October 25, 2019 - 3:00pm

One thing I left out of my article on “soft power” the other day was music. I had originally mentioned that Beatles tourism was responsible for almost 10% of Liverpool GDP and is still growing, but cut for simplicity’s sake, focusing on literature instead.

Obviously, music plays a big part in soft power and the capital also still benefits from the charismatic legacy of Swinging London and punk, although Chelsea, Soho and Notting Hill have rather lost the bohemian raffishness that attracted artists in the first place. You’re not going to find The Clash of the future squatting next door to you in W11.

Although the Beatles are way ahead of any other British band in terms of historical importance, and the London-based Rolling Stones a comfortable second place, arguably Manchester has the most musical soft power of any city in Britain.

Almost a quarter of a century ago there was the Cool Britannia phenomenon, which was partly a coke-fuelled orgy of self-indulgence created by the London media but did also to some extent reflect a real moment in music and popular culture. It probably reached a peak during and after Euro 96, when the US-based Newsweek declared that “London Rules: inside the world’s coolest city”. A big part of Cool Britannia was the rivalry between Oasis and Blur, but more widely it was about the musical scene in two cities — London and Manchester.

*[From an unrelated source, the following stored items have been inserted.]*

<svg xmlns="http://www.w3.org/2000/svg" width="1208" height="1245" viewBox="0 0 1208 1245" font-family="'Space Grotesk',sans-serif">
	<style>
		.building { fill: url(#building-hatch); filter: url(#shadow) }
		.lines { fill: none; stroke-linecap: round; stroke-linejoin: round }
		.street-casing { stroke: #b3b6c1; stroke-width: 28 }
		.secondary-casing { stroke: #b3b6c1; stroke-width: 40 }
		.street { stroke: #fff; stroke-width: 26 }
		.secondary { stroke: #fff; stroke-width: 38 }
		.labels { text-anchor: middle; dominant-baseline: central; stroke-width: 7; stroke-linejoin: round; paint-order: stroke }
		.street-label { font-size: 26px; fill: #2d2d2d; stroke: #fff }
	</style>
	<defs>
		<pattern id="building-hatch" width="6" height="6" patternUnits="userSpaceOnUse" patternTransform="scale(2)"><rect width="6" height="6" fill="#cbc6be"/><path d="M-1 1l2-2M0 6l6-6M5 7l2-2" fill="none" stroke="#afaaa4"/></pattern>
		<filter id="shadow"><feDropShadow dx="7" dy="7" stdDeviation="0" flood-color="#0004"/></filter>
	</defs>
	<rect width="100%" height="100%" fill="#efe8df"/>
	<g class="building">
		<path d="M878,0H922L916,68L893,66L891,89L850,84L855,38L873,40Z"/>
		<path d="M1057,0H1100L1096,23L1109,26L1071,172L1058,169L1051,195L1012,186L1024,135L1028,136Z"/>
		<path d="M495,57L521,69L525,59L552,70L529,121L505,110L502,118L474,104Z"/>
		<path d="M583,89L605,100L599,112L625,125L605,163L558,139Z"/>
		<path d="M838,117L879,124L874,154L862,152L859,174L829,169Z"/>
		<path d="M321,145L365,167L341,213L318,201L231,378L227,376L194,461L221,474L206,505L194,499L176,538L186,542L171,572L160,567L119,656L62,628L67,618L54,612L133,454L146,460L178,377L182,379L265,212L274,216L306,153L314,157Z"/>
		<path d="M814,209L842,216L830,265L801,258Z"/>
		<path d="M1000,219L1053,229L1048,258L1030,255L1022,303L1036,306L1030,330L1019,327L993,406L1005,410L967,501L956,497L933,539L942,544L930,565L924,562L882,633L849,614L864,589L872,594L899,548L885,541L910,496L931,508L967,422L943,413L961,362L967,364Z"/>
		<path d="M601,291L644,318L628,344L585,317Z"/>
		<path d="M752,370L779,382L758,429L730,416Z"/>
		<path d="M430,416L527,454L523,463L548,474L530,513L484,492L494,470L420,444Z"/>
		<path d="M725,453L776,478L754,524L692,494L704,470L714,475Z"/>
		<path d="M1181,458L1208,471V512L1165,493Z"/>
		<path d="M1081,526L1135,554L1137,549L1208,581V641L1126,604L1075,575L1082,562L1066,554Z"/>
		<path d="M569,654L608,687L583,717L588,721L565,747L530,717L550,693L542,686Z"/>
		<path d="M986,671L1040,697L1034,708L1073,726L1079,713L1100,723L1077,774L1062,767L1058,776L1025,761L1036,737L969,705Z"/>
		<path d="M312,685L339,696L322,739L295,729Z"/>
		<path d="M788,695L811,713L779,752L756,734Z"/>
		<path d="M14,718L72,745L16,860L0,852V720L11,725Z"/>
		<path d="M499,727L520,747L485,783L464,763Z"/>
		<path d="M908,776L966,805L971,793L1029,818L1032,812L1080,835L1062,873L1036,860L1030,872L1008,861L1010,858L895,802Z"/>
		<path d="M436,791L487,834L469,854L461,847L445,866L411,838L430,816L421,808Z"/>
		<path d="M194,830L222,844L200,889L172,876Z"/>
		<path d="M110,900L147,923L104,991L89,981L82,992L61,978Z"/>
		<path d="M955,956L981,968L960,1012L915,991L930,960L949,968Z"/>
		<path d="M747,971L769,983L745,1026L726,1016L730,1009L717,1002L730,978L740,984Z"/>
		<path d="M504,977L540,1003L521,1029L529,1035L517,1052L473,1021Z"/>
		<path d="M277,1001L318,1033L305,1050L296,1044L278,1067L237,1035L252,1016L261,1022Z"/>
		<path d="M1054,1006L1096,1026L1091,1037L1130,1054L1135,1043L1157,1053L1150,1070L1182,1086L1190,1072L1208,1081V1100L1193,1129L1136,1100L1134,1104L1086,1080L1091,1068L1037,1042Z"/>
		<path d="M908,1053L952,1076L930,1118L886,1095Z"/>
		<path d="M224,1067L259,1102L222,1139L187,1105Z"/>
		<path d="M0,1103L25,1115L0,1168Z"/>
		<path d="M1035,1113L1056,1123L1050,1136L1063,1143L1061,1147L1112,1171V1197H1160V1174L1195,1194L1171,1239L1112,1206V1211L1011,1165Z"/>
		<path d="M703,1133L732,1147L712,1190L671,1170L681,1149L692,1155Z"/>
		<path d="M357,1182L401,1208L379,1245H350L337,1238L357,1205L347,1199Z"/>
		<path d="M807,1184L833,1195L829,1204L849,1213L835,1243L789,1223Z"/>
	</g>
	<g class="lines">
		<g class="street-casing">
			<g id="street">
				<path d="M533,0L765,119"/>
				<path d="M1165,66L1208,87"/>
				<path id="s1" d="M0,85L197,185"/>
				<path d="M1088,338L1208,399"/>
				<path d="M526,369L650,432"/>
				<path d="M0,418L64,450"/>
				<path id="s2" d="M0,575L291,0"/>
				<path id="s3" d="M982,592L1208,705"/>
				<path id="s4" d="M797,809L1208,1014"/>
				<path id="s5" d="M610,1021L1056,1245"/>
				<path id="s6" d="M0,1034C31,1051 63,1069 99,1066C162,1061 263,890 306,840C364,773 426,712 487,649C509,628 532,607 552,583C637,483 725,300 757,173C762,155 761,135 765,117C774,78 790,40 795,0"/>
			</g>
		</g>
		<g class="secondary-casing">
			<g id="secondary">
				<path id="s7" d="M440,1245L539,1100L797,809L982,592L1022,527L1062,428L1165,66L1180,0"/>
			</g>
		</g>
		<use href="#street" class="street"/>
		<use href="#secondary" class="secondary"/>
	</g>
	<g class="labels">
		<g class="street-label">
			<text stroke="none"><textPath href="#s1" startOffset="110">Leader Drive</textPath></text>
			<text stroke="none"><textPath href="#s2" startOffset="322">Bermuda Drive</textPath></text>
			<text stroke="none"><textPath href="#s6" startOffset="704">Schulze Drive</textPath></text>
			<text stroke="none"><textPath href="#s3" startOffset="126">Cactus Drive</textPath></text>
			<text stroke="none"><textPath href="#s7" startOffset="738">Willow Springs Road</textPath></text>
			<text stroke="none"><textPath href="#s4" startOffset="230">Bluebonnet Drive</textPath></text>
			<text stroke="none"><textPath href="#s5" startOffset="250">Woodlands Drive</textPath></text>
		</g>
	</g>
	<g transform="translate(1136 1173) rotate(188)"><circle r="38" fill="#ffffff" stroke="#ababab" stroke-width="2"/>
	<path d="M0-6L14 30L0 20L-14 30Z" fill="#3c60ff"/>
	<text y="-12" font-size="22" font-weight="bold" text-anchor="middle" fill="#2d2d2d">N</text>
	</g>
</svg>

London has a vastly bigger economy and cultural weight, but Manchester had an unusual number of very good and decent bands in the years following The Stone Roses’s first album in 1989, and by the mid-90s the city had huge cultural capital as a result. Anecdotally I know several people who made their university choice at least partly because of the Madchester scene, and while most moved to London afterwards, the sheer number of bright people living in the city must have made some contribution to the knowledge economy.

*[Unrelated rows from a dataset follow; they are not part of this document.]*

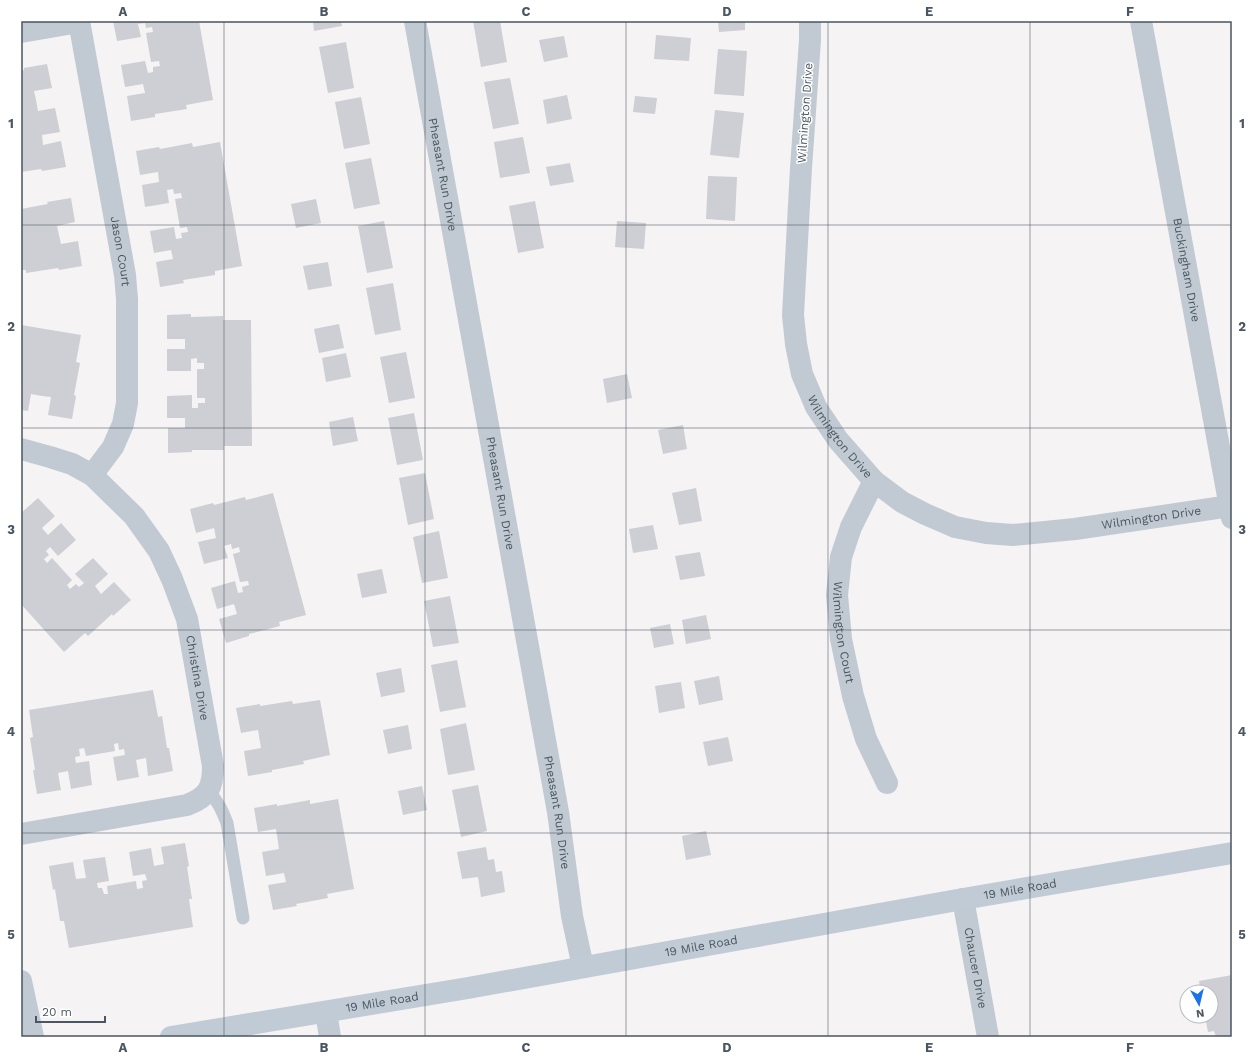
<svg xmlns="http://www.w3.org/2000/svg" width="1253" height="1058" font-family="'Work Sans',sans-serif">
<rect width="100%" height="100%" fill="#f5f3f3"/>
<!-- building -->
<path fill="#cdcfd5" d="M113,21H199L213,100L186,105L187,109L155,114V117L131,121L127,96L145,93L143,84L125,87L121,65L145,61L148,73L153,72V67L160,66L159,61L151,62L146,33L153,32L152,27L146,28L145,23L138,24L141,37L117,41Z
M313,21H341L342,26L314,31Z
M473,21H500L507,62L481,67Z
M718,21H745V30L719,32Z
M656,35L691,38L689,61L654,59Z
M564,36L568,57L544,62L539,40Z
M346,42L354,88L328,93L319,47Z
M718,49L747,51L744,96L714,94Z
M47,64L52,88L34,91L36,100L38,111L55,108L60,132L42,135L43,145L61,141L66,167L42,171L41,169L21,172V71L24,70V68Z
M510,78L519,124L493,129L484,82Z
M567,95L572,119L547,124L543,100Z
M635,96L657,98L655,114L633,112Z
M361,97L370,144L344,149L335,102Z
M715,110L744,113L739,158L710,155Z
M523,137L530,173L500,178L494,142Z
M220,142L242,266L215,271V275L183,280L184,283L160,287L156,262L173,259L171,250L154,253L150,231L174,227L176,239L182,238L181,233L188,232L187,227L180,228L175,199L182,198L181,193L174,194L173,189L167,190L169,203L145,207L142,185L159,182L158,172L140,175L136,151L159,147L160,149L192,143L193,147Z
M371,158L380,204L354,209L345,163Z
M570,163L574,182L550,186L546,167Z
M708,176L737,177L735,221L706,219Z
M71,198L75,222L57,226L61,244L78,241L82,266L59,270L58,268L26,273V270H21V209L48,204L47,202Z
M316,199L321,223L296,228L291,204Z
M535,201L544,248L518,253L509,206Z
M384,221L393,268L367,273L358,226Z
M617,221L646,223L644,249L615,247Z
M328,262L332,286L308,290L303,266Z
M393,283L401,330L375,335L366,288Z
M191,314V317L223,316V320H251L252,446H224V450H192V452L168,453V428H185V418H167V396L192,395V408H198V403H205V398H197V369H204V363H197V358L191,359V371H167V349H185V339H167V315Z
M339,324L344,348L319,353L314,329Z
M21,325L81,335L76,362L80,363L74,395L76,396L72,419L48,415L51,397L42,396L31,394L28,411L21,410Z
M406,352L415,398L389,403L380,357Z
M346,353L351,377L326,382L322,358Z
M627,374L632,398L607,403L603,379Z
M414,413L423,460L397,465L388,418Z
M353,417L358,441L333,446L329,422Z
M683,425L687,449L663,454L658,430Z
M425,473L434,519L408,525L399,478Z
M696,488L702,521L679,525L672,493Z
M273,493L306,615L279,622L280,626L249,634V636L226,643L219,619L237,614L234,604L217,609L211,588L235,581L238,593L243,592L242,587L249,585L248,581L240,582L233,554L240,552L239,547L232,549L231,544L224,546L228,558L204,564L198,542L216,538L214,528L196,533L190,509L213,503L214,505L245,497L246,500Z
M38,498L55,516L42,528L48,535L61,523L76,540L58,556L50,547L46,551L49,555L44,559L47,563L52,558L72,580L67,585L70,589L76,584L79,587L84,583L75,574L93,558L108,574L95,586L101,594L114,582L131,600L113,616L112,614L88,636L85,633L64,652L21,604V513Z
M653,525L658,549L633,553L629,529Z
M439,531L448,578L422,583L413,537Z
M700,552L705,576L680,580L675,556Z
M382,569L387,593L362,598L357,574Z
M450,596L459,643L433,647L424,601Z
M706,615L711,639L686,644L682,620Z
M670,624L674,644L654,648L650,628Z
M457,660L466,707L440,712L431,665Z
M401,668L405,692L381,697L376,673Z
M719,676L723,700L699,705L694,681Z
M681,682L685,708L659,713L655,686Z
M153,690L158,717L162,716L167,748H169L173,771L148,776L146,758L136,760L139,777L117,781L113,757L125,755L124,749L119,750L118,743L114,744L115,751L86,756L84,748L79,749L80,756L75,757L76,763L89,761L92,785L71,789L68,771L58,773L61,790L37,794L33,770H35L30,738L33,737L29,710Z
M320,700L330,755L303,761L304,764L272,770V772L248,776L244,751L261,748L258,730L241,733L236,708L260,704V706L292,701L293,704Z
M466,723L475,770L448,775L440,729Z
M408,725L412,749L388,754L383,730Z
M728,737L733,761L708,766L703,742Z
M478,785L487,831L461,837L452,790Z
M422,786L427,810L403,815L398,791Z
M338,799L354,889L327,894L328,898L296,904L297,906L273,910L268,885L286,882L284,873L266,876L262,852L279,849L276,829L258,832L254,808L277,804V806L310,800V804Z
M706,831L711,855L686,860L682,836Z
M185,843L189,866L187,867L192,899H189L193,927L69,948L64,921H60L55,889L53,890L49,866L73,862L76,879L86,878L83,860L105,857L109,881L97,883L98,888H102L104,894H108L107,886L136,881L137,889L143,888L142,881L147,880L145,874L133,876L129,852L151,848L154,866L164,864L161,847Z
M486,847L488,860L494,859L496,872L502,871L505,892L481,897L478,877L462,879L457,852Z
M1232,975V1037H1216L1214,1031L1208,1032L1205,1016H1211V992H1201L1199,981Z"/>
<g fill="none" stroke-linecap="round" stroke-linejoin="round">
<!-- lane -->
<path stroke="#c1cad2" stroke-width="13" d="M208,791C218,801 222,810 227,823L243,918"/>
<!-- street -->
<g stroke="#c1cad2" stroke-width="22">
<path id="s1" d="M79,21L125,275L127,299V403L123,424L113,447L92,475"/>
<path id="s2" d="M415,21L558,812L572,916L583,967"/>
<path id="s3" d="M810,21V40L801,168L793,315L796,344L802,374L816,407L838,440L874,481L902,502L925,514L955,527L986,533L1013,535L1075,529L1230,506"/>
<path id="s4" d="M1141,21L1232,518"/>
<path d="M21,32L79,22"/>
<path id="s5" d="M21,449L50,457L72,464L92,475L134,516L159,551L172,579L187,619L213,766C213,788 208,797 187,805L21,834"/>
<path id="s6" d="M874,481L851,527L841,557L837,595L841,639L853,696L866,739L887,783"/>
<path id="s7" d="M963,899L988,1037"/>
<path d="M21,981L33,1037"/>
<path d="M326,1012L330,1037"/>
</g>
<!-- secondary -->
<path stroke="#c1cbd6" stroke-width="22" id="s8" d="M171,1037L468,988L963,899L1232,853"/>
</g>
<!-- grid -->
<path fill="none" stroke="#4a5661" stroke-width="1" stroke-opacity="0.55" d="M224,21V1037M425,21V1037M626,21V1037M828,21V1037M1030,21V1037M21,225H1232M21,428H1232M21,630H1232M21,833H1232"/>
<g text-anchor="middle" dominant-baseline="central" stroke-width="3" stroke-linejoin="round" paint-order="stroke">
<!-- street labels -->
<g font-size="12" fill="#4a5661" stroke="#fff">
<text transform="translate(805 113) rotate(-86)">Wilmington Drive</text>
<text stroke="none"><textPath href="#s2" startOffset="156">Pheasant Run Drive</textPath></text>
<text stroke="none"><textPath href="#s1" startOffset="234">Jason Court</textPath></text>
<text stroke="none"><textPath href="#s4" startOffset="253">Buckingham Drive</textPath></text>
<text stroke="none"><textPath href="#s3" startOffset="428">Wilmington Drive</textPath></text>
<text stroke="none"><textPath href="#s2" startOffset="480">Pheasant Run Drive</textPath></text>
<text stroke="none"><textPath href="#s3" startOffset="776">Wilmington Drive</textPath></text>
<text stroke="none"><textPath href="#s6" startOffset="159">Wilmington Court</textPath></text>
<text stroke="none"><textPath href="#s5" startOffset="311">Christina Drive</textPath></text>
<text stroke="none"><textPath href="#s2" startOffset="804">Pheasant Run Drive</textPath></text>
<text stroke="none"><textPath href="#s8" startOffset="862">19 Mile Road</textPath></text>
<text stroke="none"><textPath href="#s8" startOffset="538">19 Mile Road</textPath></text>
<text stroke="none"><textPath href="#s7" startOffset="70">Chaucer Drive</textPath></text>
<text stroke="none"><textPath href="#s8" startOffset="214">19 Mile Road</textPath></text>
</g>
</g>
<!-- border -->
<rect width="1253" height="1058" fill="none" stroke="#ffffff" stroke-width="44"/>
<!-- north arrow -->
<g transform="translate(1199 1004) rotate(172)"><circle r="19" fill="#ffffff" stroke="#b7bbc0"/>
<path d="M0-3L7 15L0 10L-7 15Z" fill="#1a73e8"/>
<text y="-6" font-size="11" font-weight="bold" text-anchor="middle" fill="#4a5661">N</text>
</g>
<!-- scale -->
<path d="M36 1016v6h69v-6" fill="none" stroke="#4a5661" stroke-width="2"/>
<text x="42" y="1016" font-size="12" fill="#4a5661" stroke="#ffffff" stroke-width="3" paint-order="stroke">20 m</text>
<rect x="22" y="22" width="1209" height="1014" fill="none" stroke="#4a5661" stroke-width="1.5"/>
<g font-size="13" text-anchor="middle" font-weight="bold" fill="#4a5661">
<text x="123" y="16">A</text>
<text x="324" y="16">B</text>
<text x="526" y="16">C</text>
<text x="727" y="16">D</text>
<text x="929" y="16">E</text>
<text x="1130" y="16">F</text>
<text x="11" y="128">1</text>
<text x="1242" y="128">1</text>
<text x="11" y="331">2</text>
<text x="1242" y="331">2</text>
<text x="11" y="534">3</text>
<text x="1242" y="534">3</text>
<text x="11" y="736">4</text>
<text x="1242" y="736">4</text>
<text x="11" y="939">5</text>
<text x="1242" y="939">5</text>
<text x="123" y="1052">A</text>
<text x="324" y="1052">B</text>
<text x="526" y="1052">C</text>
<text x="727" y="1052">D</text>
<text x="929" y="1052">E</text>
<text x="1130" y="1052">F</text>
</g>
</svg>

On top of this, Fergie’s United team were at their peak — they won their second double just before Euro 96 and three years later were champions of Europe. How many Man United fans are there in China now? Twenty million? Fifty million? I’ve lost track.

During the 21st century Manchester’s economy has boomed — more than any city in Britain — and in terms of population increase and jobs it has grown quicker than every other urban area, benefitting from the growth of the knowledge economy.

Of course there are many reasons for Manchester’s revival and its ability to attract people from around the world, but maybe a lot of it is basically thanks to Noel and Liam Gallagher.